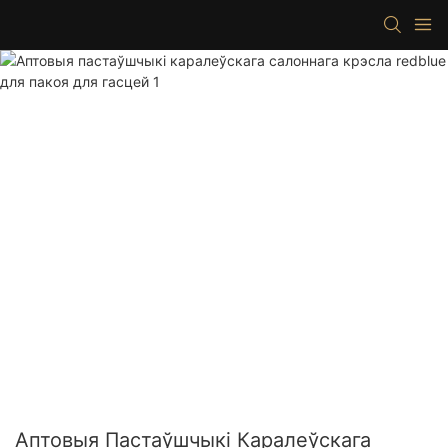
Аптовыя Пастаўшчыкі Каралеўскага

==

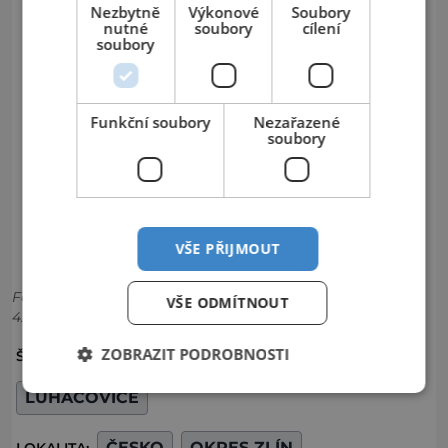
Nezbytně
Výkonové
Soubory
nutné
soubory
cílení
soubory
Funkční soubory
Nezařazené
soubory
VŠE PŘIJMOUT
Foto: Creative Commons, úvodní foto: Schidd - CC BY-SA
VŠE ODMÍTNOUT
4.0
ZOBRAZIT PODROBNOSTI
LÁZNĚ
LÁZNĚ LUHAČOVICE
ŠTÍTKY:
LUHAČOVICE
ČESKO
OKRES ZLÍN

==

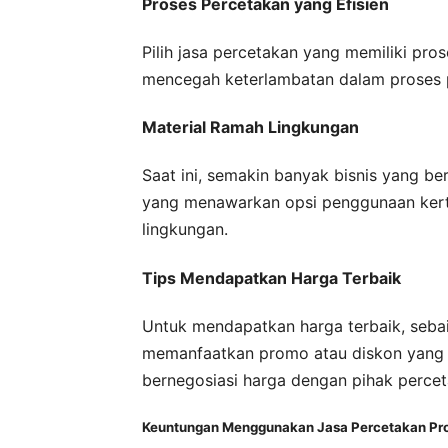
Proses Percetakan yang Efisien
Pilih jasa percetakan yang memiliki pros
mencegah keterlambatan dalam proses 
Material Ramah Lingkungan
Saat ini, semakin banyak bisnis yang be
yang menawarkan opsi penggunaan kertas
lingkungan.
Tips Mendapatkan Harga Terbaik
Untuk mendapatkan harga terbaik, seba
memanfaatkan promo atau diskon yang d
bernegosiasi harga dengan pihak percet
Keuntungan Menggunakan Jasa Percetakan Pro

## Exercise requirements
An exact, complete copy of the lines above from the one with "Material Ramah Lingkungan" through the one with "Keuntungan Menggunakan Jasa Percetakan Pro" is the whole answer.

## Result of the task
Material Ramah Lingkungan
Saat ini, semakin banyak bisnis yang be
yang menawarkan opsi penggunaan kertas
lingkungan.
Tips Mendapatkan Harga Terbaik
Untuk mendapatkan harga terbaik, seba
memanfaatkan promo atau diskon yang d
bernegosiasi harga dengan pihak percet
Keuntungan Menggunakan Jasa Percetakan Pro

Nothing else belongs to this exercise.